MESSE EN LIVE, ATTENTION A LA LOGIQUE DU SPECTACLE.
Nous devons prendre garde : la multiplication des messes filmées pourrait accentuer cette logique de spectacle, cette recherche d’émotions humaines. Le pape François a invité avec force les prêtres à ne pas devenir des hommes de spectacle, des showmasters. Dieu s’est incarné pour que le monde ait la vie : Dieu n’est pas venu dans notre chair pour le plaisir de nous impressionner ou de se donner en spectacle, mais bien pour nous partager la plénitude de sa vie. Jésus, qui est le Fils du Dieu vivant (Mt 16, 16) et à qui le Père a donné de posséder la vie en lui-même (Jn 5, 26) n’est donc pas venu seulement pour apaiser le courroux de son Père ou effacer une dette quelconque. Il est venu pour qu’on ait la vie et qu’on l’ait en abondance. Et il nous donne cette plénitude de vie en mourant sur la croix. C’est pourquoi au moment où le prêtre, dans une véritable identification au Christ et avec humilité, célèbre la sainte Messe, il doit pouvoir dire : « Je suis crucifié avec le christ. Je vis, mais ce n’est plus moi qui vis, c’est le Christ qui vit en moi » (Ga 2, 19-20). Il doit disparaître derrière Jésus Christ et laisser le Christ être en contact direct avec le peuple chrétien.
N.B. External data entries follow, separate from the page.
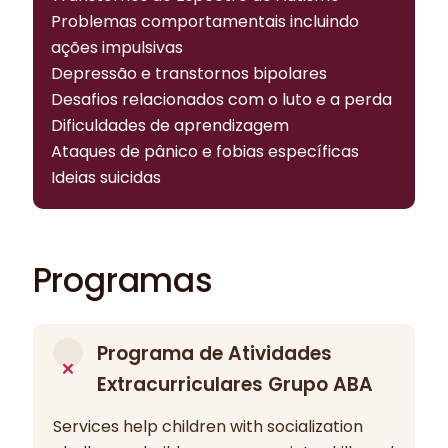
Problemas comportamentais incluindo
ações impulsivas
Depressão e transtornos bipolares
Desafios relacionados com o luto e a perda
Dificuldades de aprendizagem
Ataques de pânico e fobias específicas
Ideias suicidas
Programas
Programa de Atividades
Extracurriculares Grupo ABA
Services help children with socialization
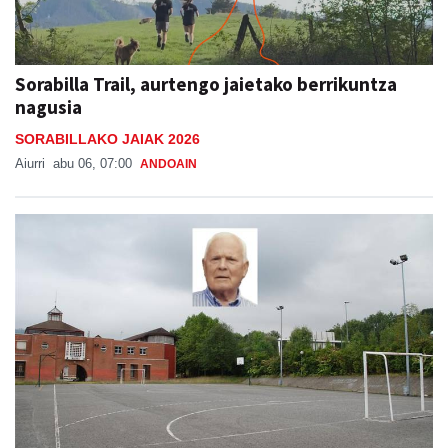
Sorabilla Trail, aurtengo jaietako berrikuntza
nagusia
SORABILLAKO JAIAK 2026
Aiurri
abu 06, 07:00
ANDOAIN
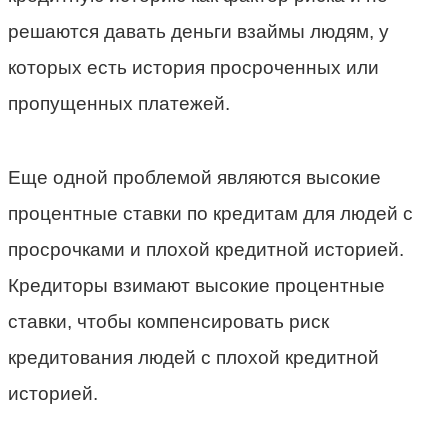
решаются давать деньги взаймы людям, у
которых есть история просроченных или
пропущенных платежей.
Еще одной проблемой являются высокие
процентные ставки по кредитам для людей с
просрочками и плохой кредитной историей.
Кредиторы взимают высокие процентные
ставки, чтобы компенсировать риск
кредитования людей с плохой кредитной
историей.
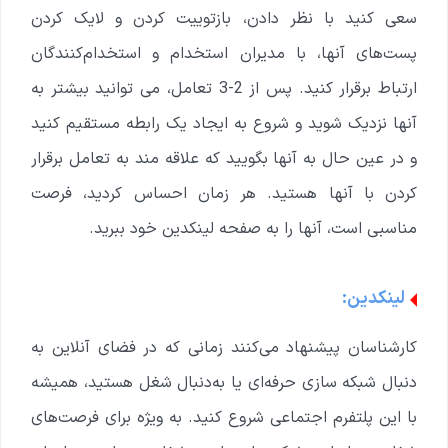
سعی کنید با نظر دادن، بازتوییت کردن و لایک کردن
پست‌های آنها، با مدیران استخدام و استخدام‌کنندگان
ارتباط برقرار کنید. پس از 2-3 تعامل، می توانید بیشتر به
آنها نزدیک شوید و شروع به ایجاد یک رابطه مستقیم کنید
و در عین حال به آنها بگویید که علاقه مند به تعامل برقرار
کردن با آنها هستید. هر زمان احساس کردید، فرصت
مناسبی است، آنها را به صفحه لینکدین خود ببرید.
لینکدین:
کارشناسان پیشنهاد می‌کنند زمانی که در فضای آنلاین به
دنبال شبکه‌ سازی حرفه‌ای یا به‌دنبال شغل هستید، همیشه
با این پلتفرم اجتماعی شروع کنید. به ویژه برای فرصت‌های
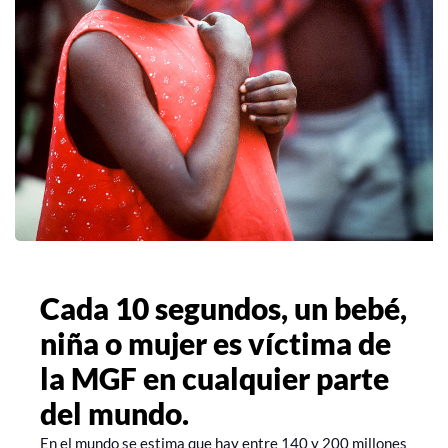
Cada 10 segundos, un bebé,
niña o mujer es víctima de
la MGF en cualquier parte
del mundo.
En el mundo se estima que hay entre 140 y 200 millones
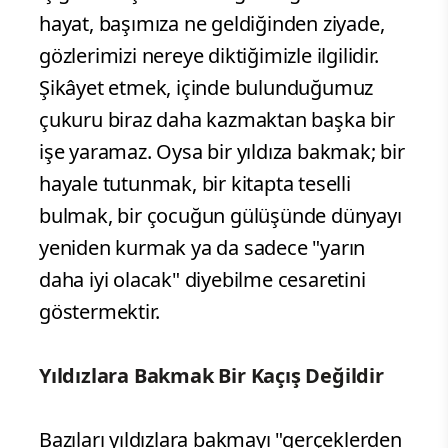
hayat, başımıza ne geldiğinden ziyade,
gözlerimizi nereye diktiğimizle ilgilidir.
Şikâyet etmek, içinde bulunduğumuz
çukuru biraz daha kazmaktan başka bir
işe yaramaz. Oysa bir yıldıza bakmak; bir
hayale tutunmak, bir kitapta teselli
bulmak, bir çocuğun gülüşünde dünyayı
yeniden kurmak ya da sadece "yarın
daha iyi olacak" diyebilme cesaretini
göstermektir.
Yıldızlara Bakmak Bir Kaçış Değildir
Bazıları yıldızlara bakmayı "gerçeklerden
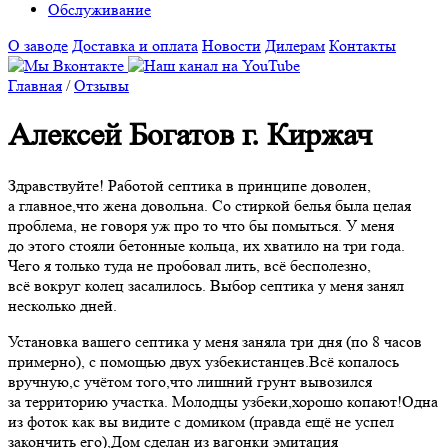
Обслуживание
О заводе
Доставка и оплата
Новости
Дилерам
Контакты
Главная
/
Отзывы
Алексей Богатов г. Киржач
Здравствуйте! Работой септика в принципе доволен,
а главное,что жена довольна. Со стиркой белья была целая
проблема, не говоря уж про то что бы помыться. У меня
до этого стояли бетонные кольца, их хватило на три года.
Чего я только туда не пробовал лить, всё бесполезно,
всё вокруг колец засалилось. Выбор септика у меня занял
несколько дней.
Установка вашего септика у меня заняла три дня
(по
8 часов
примерно), с помощью двух узбекистанцев.Всё копалось
вручную,с учётом того,что лишний грунт вывозился
за территорию участка. Молодцы узбеки,хорошо копают!Одна
из фоток как вы видите с домиком
(правда
ещё не успел
закончить его),Дом сделан из вагонки эмитация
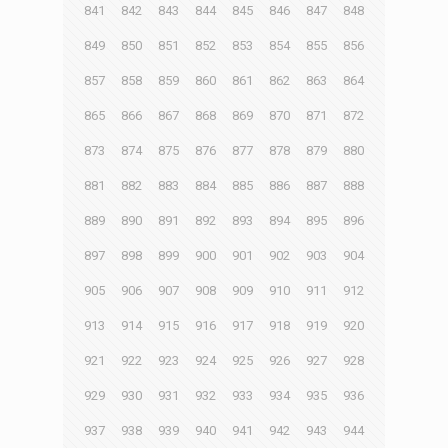
841
842
843
844
845
846
847
848
849
850
851
852
853
854
855
856
857
858
859
860
861
862
863
864
865
866
867
868
869
870
871
872
873
874
875
876
877
878
879
880
881
882
883
884
885
886
887
888
889
890
891
892
893
894
895
896
897
898
899
900
901
902
903
904
905
906
907
908
909
910
911
912
913
914
915
916
917
918
919
920
921
922
923
924
925
926
927
928
929
930
931
932
933
934
935
936
937
938
939
940
941
942
943
944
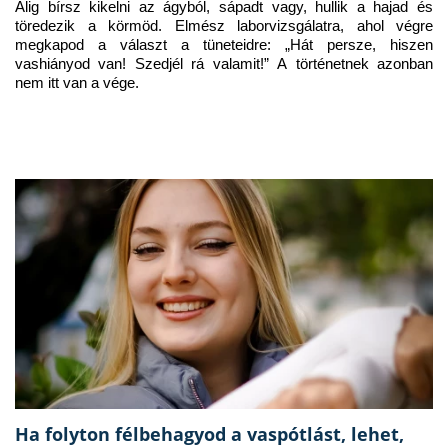
Alig bírsz kikelni az ágyból, sápadt vagy, hullik a hajad és 
töredezik a körmöd. Elmész laborvizsgálatra, ahol végre 
megkapod a választ a tüneteidre: „Hát persze, hiszen 
vashiányod van! Szedjél rá valamit!” A történetnek azonban 
nem itt van a vége.
Ha folyton félbehagyod a vaspótlást, lehet,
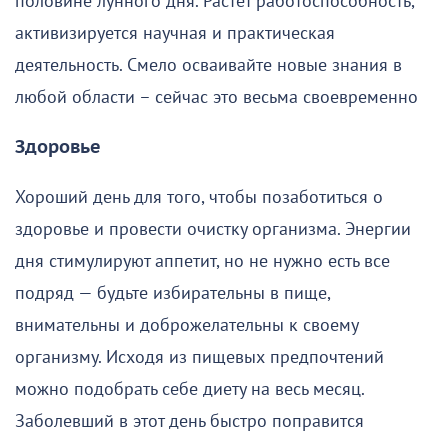
половине лунного дня. Растёт работоспособность,
активизируется научная и практическая
деятельность. Смело осваивайте новые знания в
любой области – сейчас это весьма своевременно
Здоровье
Хороший день для того, чтобы позаботиться о
здоровье и провести очистку организма. Энергии
дня стимулируют аппетит, но не нужно есть все
подряд — будьте избирательны в пище,
внимательны и доброжелательны к своему
организму. Исходя из пищевых предпочтений
можно подобрать себе диету на весь месяц.
Заболевший в этот день быстро поправится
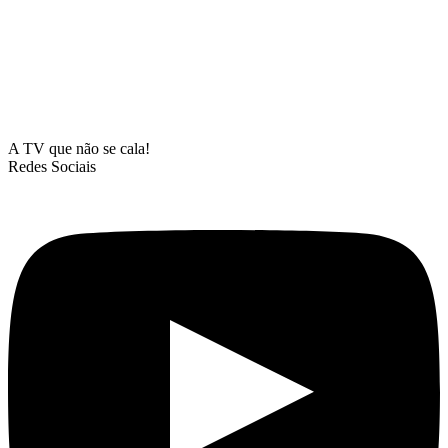
A TV que não se cala!
Redes Sociais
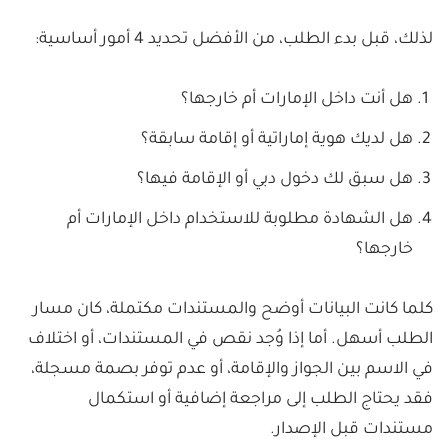
لذلك، قبل بدء الطلب، من الأفضل تحديد 4 أمور أساسية:
هل أنت داخل الإمارات أم خارجها؟
هل لديك هوية إماراتية أو إقامة سابقة؟
هل سبق لك دخول دبي أو الإقامة فيها؟
هل الشهادة مطلوبة للاستخدام داخل الإمارات أم
خارجها؟
كلما كانت البيانات أوضح والمستندات مكتملة، كان مسار
الطلب أسهل. أما إذا وُجد نقص في المستندات، أو اختلاف
في الاسم بين الجواز والإقامة، أو عدم توفر بصمة مسجلة،
فقد يحتاج الطلب إلى مراجعة إضافية أو استكمال
مستندات قبل الإصدار.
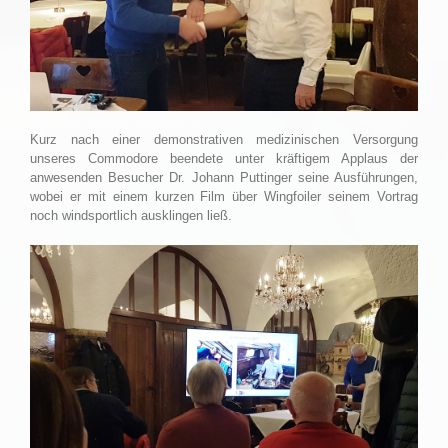
………………………………….
Kurz nach einer demonstrativen medizinischen Versorgung
unseres Commodore beendete unter kräftigem Applaus der
anwesenden Besucher Dr. Johann Puttinger seine Ausführungen,
wobei er mit einem kurzen Film über Wingfoiler seinem Vortrag
noch windsportlich ausklingen ließ.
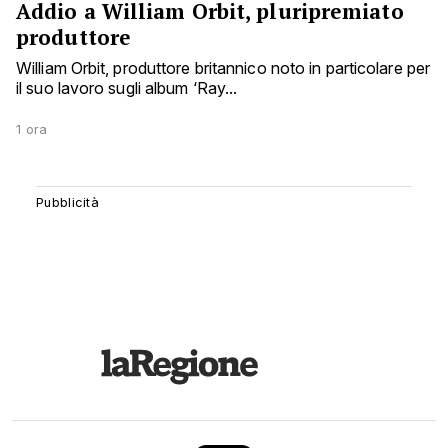
Addio a William Orbit, pluripremiato
produttore
William Orbit, produttore britannico noto in particolare per
il suo lavoro sugli album ‘Ray...
1 ora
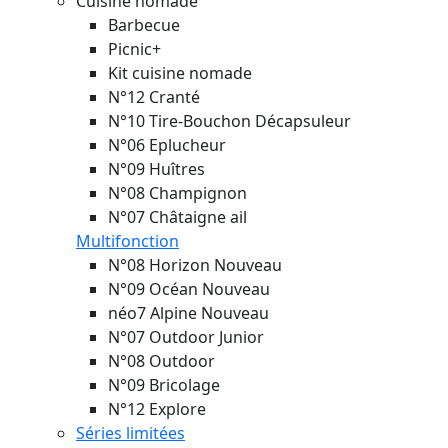
Cuisine nomade
Barbecue
Picnic+
Kit cuisine nomade
N°12 Cranté
N°10 Tire-Bouchon Décapsuleur
N°06 Eplucheur
N°09 Huîtres
N°08 Champignon
N°07 Châtaigne ail
Multifonction
N°08 Horizon
Nouveau
N°09 Océan
Nouveau
néo7 Alpine
Nouveau
N°07 Outdoor Junior
N°08 Outdoor
N°09 Bricolage
N°12 Explore
Séries limitées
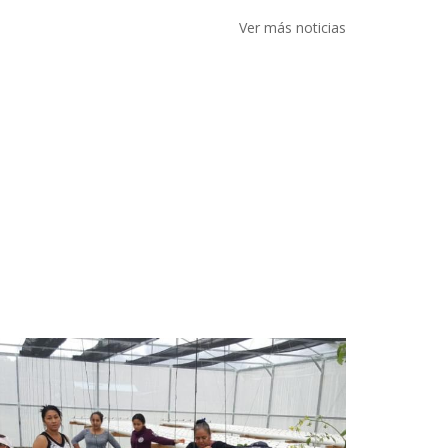
Ver más noticias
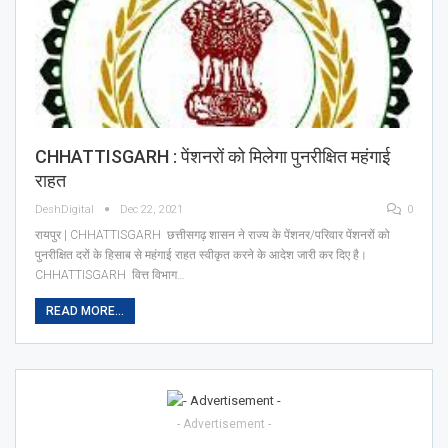
CHHATTISGARH : पेंशनरों को मिलेगा पुनरीक्षित महंगाई
राहत
DeshDigital
Dec 22, 2021
0
रायपुर | CHHATTISGARH छत्तीसगढ़ शासन ने राज्य के पेंशनर/परिवार पेंशनरों को
पुनरीक्षित दरों के हिसाब से महंगाई राहत स्वीकृत करने के आदेश जारी कर दिए है।
CHHATTISGARH वित्त विभाग…
READ MORE...
- Advertisement -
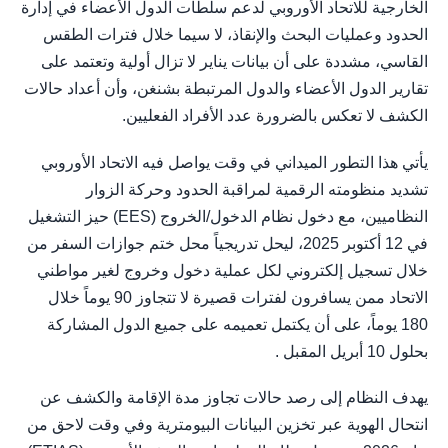
الخارجية للاتحاد الأوروبي لدعم سلطات الدول الأعضاء في إدارة
الحدود وعمليات البحث والإنقاذ، لا سيما خلال فترات الطقس
القاسي، مشددة على أن بيانات يناير لا تزال أولية وتعتمد على
تقارير الدول الأعضاء والدول المرتبطة بشنغن، وأن أعداد حالات
الكشف لا تعكس بالضرورة عدد الأفراد الفعليين.
يأتي هذا التطور الميداني في وقت يواصل فيه الاتحاد الأوروبي
تشديد منظومته الرقمية لمراقبة الحدود وحركة الزوار
النظاميين، مع دخول نظام الدخول/الخروج (EES) حيز التشغيل
في 12 أكتوبر 2025، ليحل تدريجياً محل ختم جوازات السفر من
خلال تسجيل إلكتروني لكل عملية دخول وخروج لغير مواطني
الاتحاد ممن يسافرون لفترات قصيرة لا تتجاوز 90 يوماً خلال
180 يوماً، على أن يكتمل تعميمه على جميع الدول المشاركة
بحلول 10 أبريل المقبل .
يهدف النظام إلى رصد حالات تجاوز مدة الإقامة والكشف عن
انتحال الهوية عبر تخزين البيانات البيومترية وفي وقت لاحق من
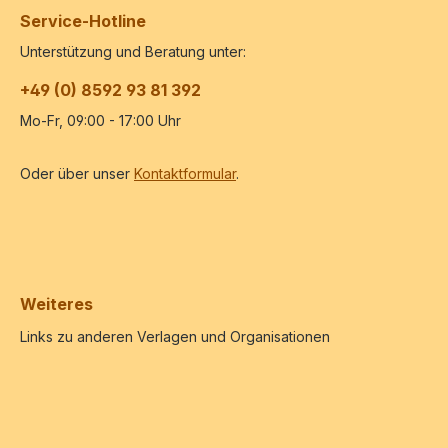
Service-Hotline
Unterstützung und Beratung unter:
+49 (0) 8592 93 81 392
Mo-Fr, 09:00 - 17:00 Uhr
Oder über unser
Kontaktformular
.
Weiteres
Links zu anderen Verlagen und Organisationen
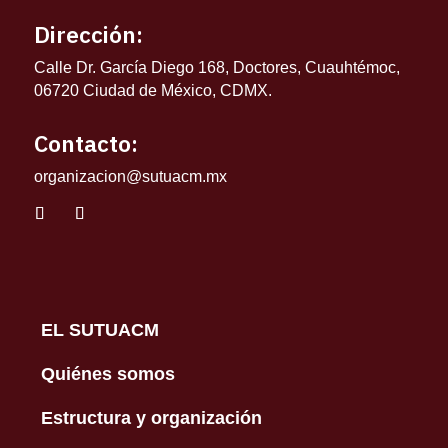
Dirección:
Calle Dr. García Diego 168, Doctores, Cuauhtémoc,
06720 Ciudad de México, CDMX.
Contacto:
organizacion@sutuacm.mx
EL SUTUACM
Quiénes somos
Estructura y organización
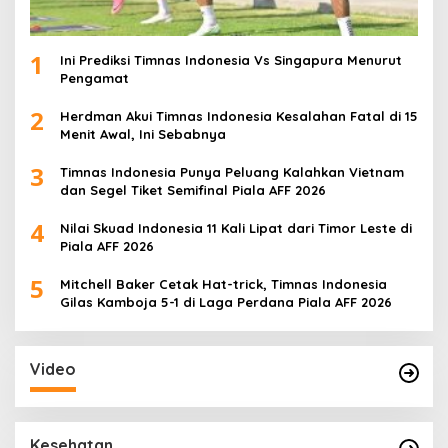
1
Ini Prediksi Timnas Indonesia Vs Singapura Menurut
Pengamat
2
Herdman Akui Timnas Indonesia Kesalahan Fatal di 15
Menit Awal, Ini Sebabnya
3
Timnas Indonesia Punya Peluang Kalahkan Vietnam
dan Segel Tiket Semifinal Piala AFF 2026
4
Nilai Skuad Indonesia 11 Kali Lipat dari Timor Leste di
Piala AFF 2026
5
Mitchell Baker Cetak Hat-trick, Timnas Indonesia
Gilas Kamboja 5-1 di Laga Perdana Piala AFF 2026
Video
Kesehatan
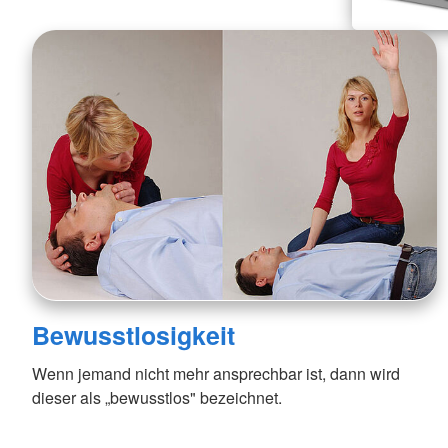
Bewusstlosigkeit
Wenn jemand nicht mehr ansprechbar ist, dann wird
dieser als „bewusstlos" bezeichnet.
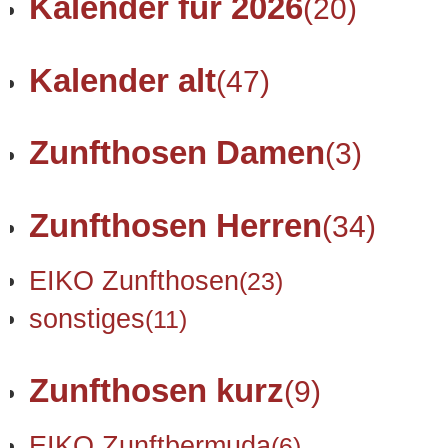
Kalender für 2026
(20)
Kalender alt
(47)
Zunfthosen Damen
(3)
Zunfthosen Herren
(34)
EIKO Zunfthosen
(23)
sonstiges
(11)
Zunfthosen kurz
(9)
EIKO Zunftbermuda
(6)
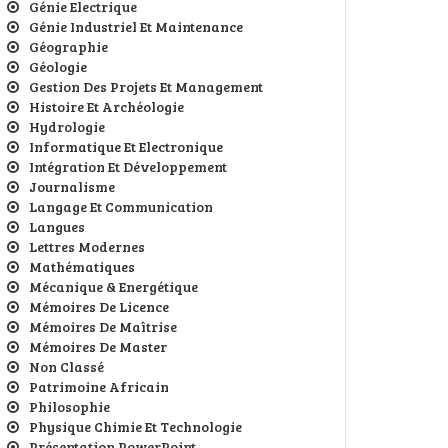
Génie Electrique
Génie Industriel Et Maintenance
Géographie
Géologie
Gestion Des Projets Et Management
Histoire Et Archéologie
Hydrologie
Informatique Et Electronique
Intégration Et Développement
Journalisme
Langage Et Communication
Langues
Lettres Modernes
Mathématiques
Mécanique & Energétique
Mémoires De Licence
Mémoires De Maîtrise
Mémoires De Master
Non Classé
Patrimoine Africain
Philosophie
Physique Chimie Et Technologie
Présentation PowerPoint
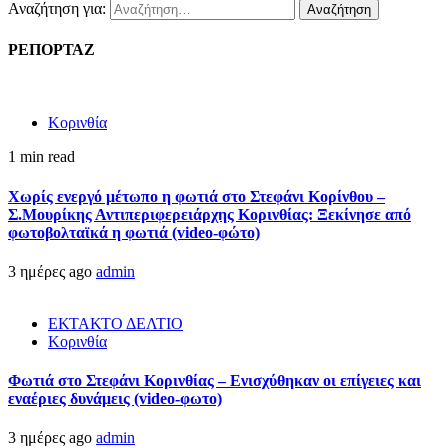
Αναζήτηση για:
ΡΕΠΟΡΤΑΖ
Κορινθία
1 min read
Χωρίς ενεργό μέτωπο η φωτιά στο Στεφάνι Κορίνθου –
Σ.Μουρίκης Αντιπεριφερειάρχης Κορινθίας: Ξεκίνησε από
φωτοβολταϊκά η φωτιά (video-φώτο)
3 ημέρες ago
admin
ΕΚΤΑΚΤΟ ΔΕΛΤΙΟ
Κορινθία
Φωτιά στο Στεφάνι Κορινθίας – Ενισχύθηκαν οι επίγειες και
εναέριες δυνάμεις (video-φωτο)
3 ημέρες ago
admin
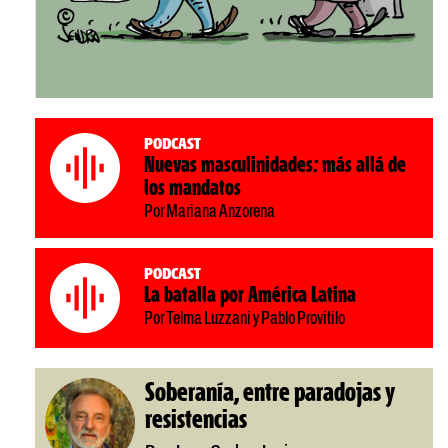
Podcast
Nuevas masculinidades: más allá de
los mandatos
Por Mariana Anzorena
Podcast
La batalla por América Latina
Por Telma Luzzani y Pablo Provitilo
Soberanía, entre paradojas y
resistencias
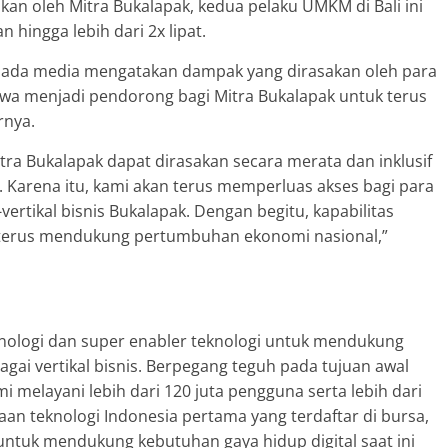
kan oleh Mitra Bukalapak, kedua pelaku UMKM di Bali ini
hingga lebih dari 2x lipat.
pada media mengatakan dampak yang dirasakan oleh para
 Jawa menjadi pendorong bagi Mitra Bukalapak untuk terus
rnya.
tra Bukalapak dapat dirasakan secara merata dan inklusif
ia. Karena itu, kami akan terus memperluas akses bagi para
-vertikal bisnis Bukalapak. Dengan begitu, kapabilitas
 terus mendukung pertumbuhan ekonomi nasional,”
nologi dan super enabler teknologi untuk mendukung
gai vertikal bisnis. Berpegang teguh pada tujuan awal
melayani lebih dari 120 juta pengguna serta lebih dari
aan teknologi Indonesia pertama yang terdaftar di bursa,
ntuk mendukung kebutuhan gaya hidup digital saat ini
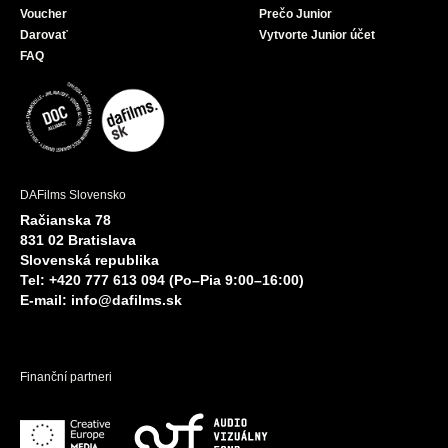
Voucher
Prečo Junior
Darovať
Vytvorte Junior účet
FAQ
DAFilms Slovensko
Račianska 78
831 02 Bratislava
Slovenská republika
Tel: +420 777 613 094 (Po–Pia 9:00–16:00)
E-mail:
info@dafilms.sk
Finanční partneri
Le prêtre doit donc devenir un instrument qui laisse transparaître le Christ. Il n'a pas à rechercher la sympathie de l'assemblée en se posant face à elle comme son interlocuteur principal. Entrer dans l'esprit du Concile suppose au contraire de s'effacer, de renoncer à être le point focal. L’attention de tous doit se tourner vers le Christ, vers la croix, véritable centre de tout culte chrétien. Il s’agit de laisser le Christ nous prendre et nous associer à son sacrifice. La participatio au culte liturgique doit être comprise comme une grâce du Christ « qui s’associe l’Église » (SC 7). C’est lui qui a l’initiative et la primauté. « L’Église l’invoque comme son Seigneur et passe toujours par lui pour rendre un Culte au Père éternel » (SC 7).
De même, il convient de prendre garde à la logique de l’efficacité engendrée par l’usage d’internet. On y a coutume de juger les publications en fonction du nombre de « vues » qu’elles suscitent. Cela induit la recherche de l’inattendu, de l’émotion, de la surprise, du « buzz ».
Le culte liturgique est étranger à cette échelle de valeurs. La liturgie nous met réellement en présence de la Transcendance divine. Y participer en vérité suppose de renouveler en nous cette « stupor » que Saint Jean-Paul II tenait en haute estime (Ecclesia de Eucharistia, 6). Cette stupeur sacrée, cette crainte joyeuse, requiert notre silence devant la majesté divine. On oublie souvent que le silence sacré est un des moyens que le Concile indique pour favoriser la participation. La participatio actuosa à l’œuvre du Christ suppose donc de quitter le monde profane pour entrer dans « l’action sacrée par excellence » (SC 7). Nous prétendons parfois, avec une certaine arrogance, rester dans l’humain pour entrer dans le divin. Nous avons au contraire expérimenté ces dernières semaines que pour trouver Dieu, il était utile de quitter nos maisons et de nous rendre chez lui, dans sa Demeure sacrée : l’église.
La liturgie est une réalité fondamentalement mystique et contemplative, et par conséquent hors d'atteinte de notre action humaine, aussi l’entrée en participation de son mystère est une grâce de Dieu.